-- What you need to do --
Please give the number of lines in the listing that include the word "checkout", with no other words.

-- Given data --
►
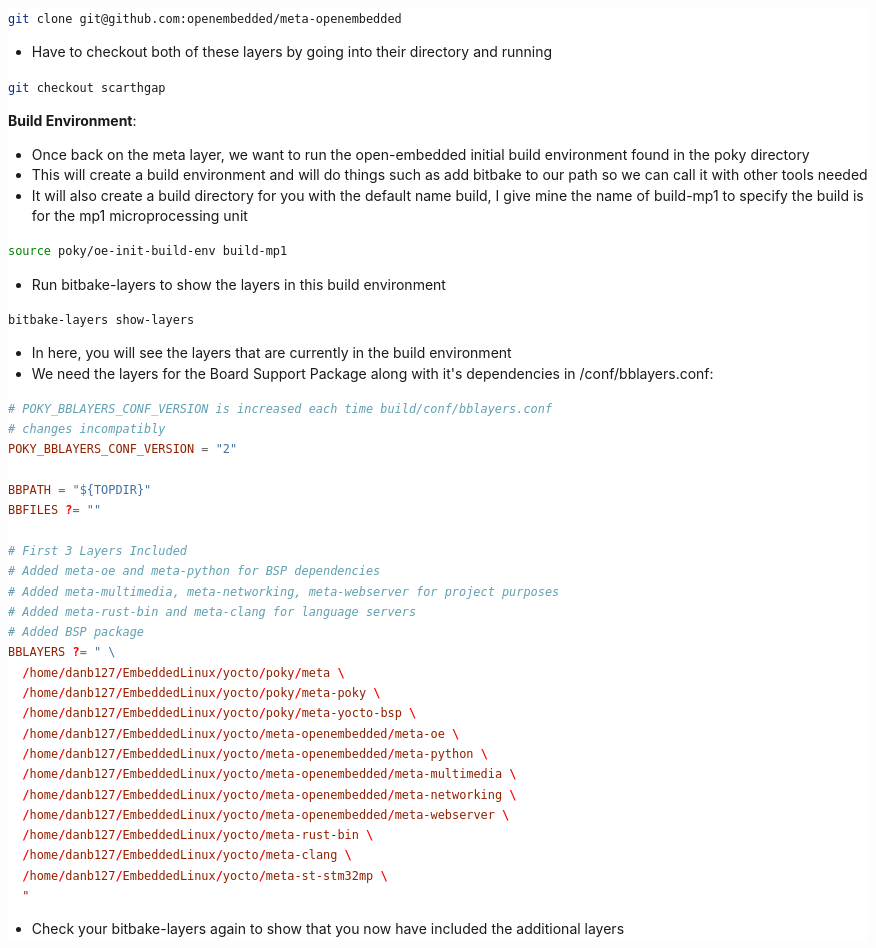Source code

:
```zsh
git clone git@github.com:openembedded/meta-openembedded
```
- Have to checkout both of these layers by going into their directory and running
```zsh
git checkout scarthgap
```

**Build Environment**:
- Once back on the meta layer, we want to run the open-embedded initial build environment found in the poky directory
- This will create a build environment and will do things such as add bitbake to our path so we can call it with other tools needed
- It will also create a build directory for you with the default name build, I give mine the name of build-mp1 to specify the build is for the mp1 microprocessing unit
```zsh
source poky/oe-init-build-env build-mp1
```
- Run bitbake-layers to show the layers in this build environment
```zsh
bitbake-layers show-layers
```
- In here, you will see the layers that are currently in the build environment
- We need the layers for the Board Support Package along with it's dependencies in /conf/bblayers.conf:
```conf
# POKY_BBLAYERS_CONF_VERSION is increased each time build/conf/bblayers.conf
# changes incompatibly
POKY_BBLAYERS_CONF_VERSION = "2"

BBPATH = "${TOPDIR}"
BBFILES ?= ""

# First 3 Layers Included
# Added meta-oe and meta-python for BSP dependencies
# Added meta-multimedia, meta-networking, meta-webserver for project purposes
# Added meta-rust-bin and meta-clang for language servers
# Added BSP package
BBLAYERS ?= " \
  /home/danb127/EmbeddedLinux/yocto/poky/meta \
  /home/danb127/EmbeddedLinux/yocto/poky/meta-poky \
  /home/danb127/EmbeddedLinux/yocto/poky/meta-yocto-bsp \
  /home/danb127/EmbeddedLinux/yocto/meta-openembedded/meta-oe \
  /home/danb127/EmbeddedLinux/yocto/meta-openembedded/meta-python \
  /home/danb127/EmbeddedLinux/yocto/meta-openembedded/meta-multimedia \
  /home/danb127/EmbeddedLinux/yocto/meta-openembedded/meta-networking \
  /home/danb127/EmbeddedLinux/yocto/meta-openembedded/meta-webserver \
  /home/danb127/EmbeddedLinux/yocto/meta-rust-bin \
  /home/danb127/EmbeddedLinux/yocto/meta-clang \
  /home/danb127/EmbeddedLinux/yocto/meta-st-stm32mp \
  "
```
- Check your bitbake-layers again to show that you now have included the additional layers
◄
-- Solution for this task --
2